Records drawn from a dataset:
[Start of section]
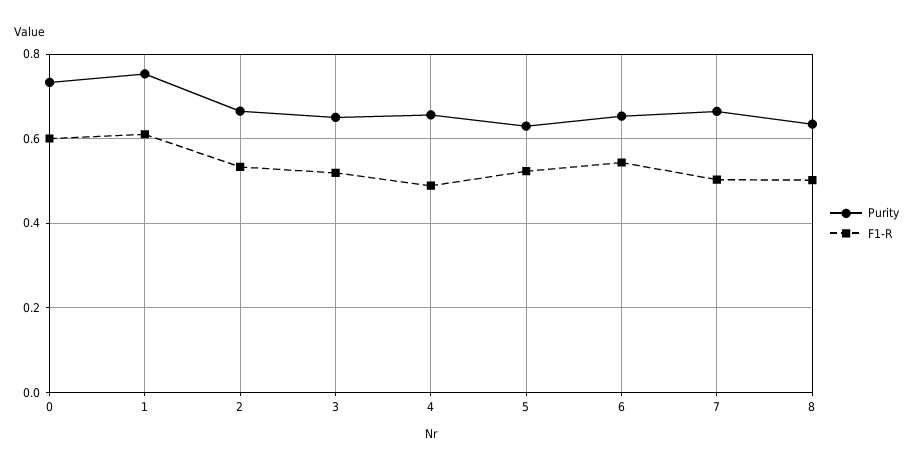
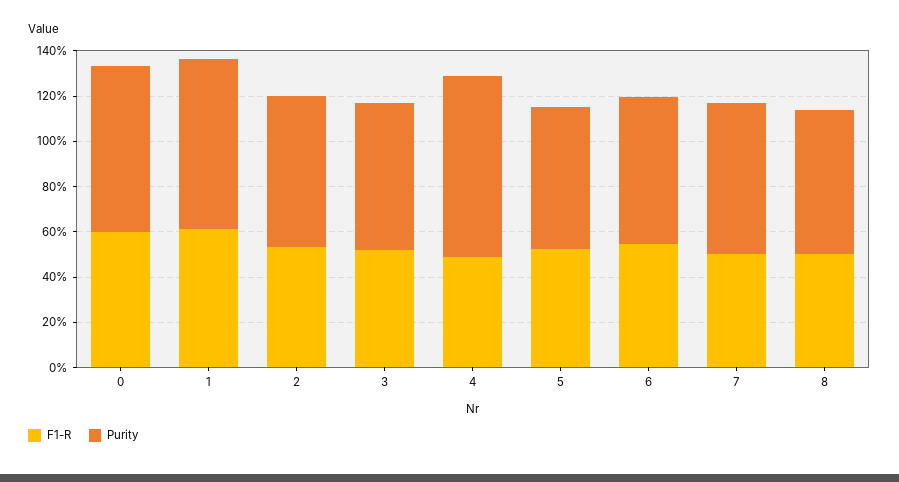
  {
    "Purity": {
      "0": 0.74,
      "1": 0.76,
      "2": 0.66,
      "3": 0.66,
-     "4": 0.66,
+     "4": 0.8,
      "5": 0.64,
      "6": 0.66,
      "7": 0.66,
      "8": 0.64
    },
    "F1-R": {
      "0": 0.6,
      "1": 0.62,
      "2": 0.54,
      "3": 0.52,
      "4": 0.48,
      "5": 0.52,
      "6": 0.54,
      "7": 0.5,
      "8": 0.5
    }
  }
[End of section]
[Start of section]
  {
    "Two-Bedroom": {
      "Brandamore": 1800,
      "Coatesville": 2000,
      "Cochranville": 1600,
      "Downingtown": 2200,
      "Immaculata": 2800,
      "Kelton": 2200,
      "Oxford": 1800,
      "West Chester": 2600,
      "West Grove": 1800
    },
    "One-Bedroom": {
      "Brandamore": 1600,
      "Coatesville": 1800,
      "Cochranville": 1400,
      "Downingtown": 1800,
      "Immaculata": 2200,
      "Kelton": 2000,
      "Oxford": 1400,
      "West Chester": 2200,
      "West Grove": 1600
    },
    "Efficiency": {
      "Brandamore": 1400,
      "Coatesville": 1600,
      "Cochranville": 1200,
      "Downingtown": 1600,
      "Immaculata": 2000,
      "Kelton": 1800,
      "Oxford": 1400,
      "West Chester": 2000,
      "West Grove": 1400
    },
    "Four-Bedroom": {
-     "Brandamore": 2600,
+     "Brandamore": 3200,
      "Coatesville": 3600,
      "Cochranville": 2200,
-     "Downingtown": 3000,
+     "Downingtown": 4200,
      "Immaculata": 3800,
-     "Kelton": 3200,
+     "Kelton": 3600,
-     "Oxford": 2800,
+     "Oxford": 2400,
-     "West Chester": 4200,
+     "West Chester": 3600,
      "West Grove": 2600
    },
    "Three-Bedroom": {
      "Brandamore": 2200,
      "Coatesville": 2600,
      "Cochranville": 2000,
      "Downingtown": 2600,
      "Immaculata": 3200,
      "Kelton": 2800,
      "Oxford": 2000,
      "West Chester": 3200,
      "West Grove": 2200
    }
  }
[End of section]
Task details - Each line of the data that contains "Grove" belongs in the answer.

Your response -
      "West Grove": 1800
      "West Grove": 1600
      "West Grove": 1400
      "West Grove": 2600
      "West Grove": 2200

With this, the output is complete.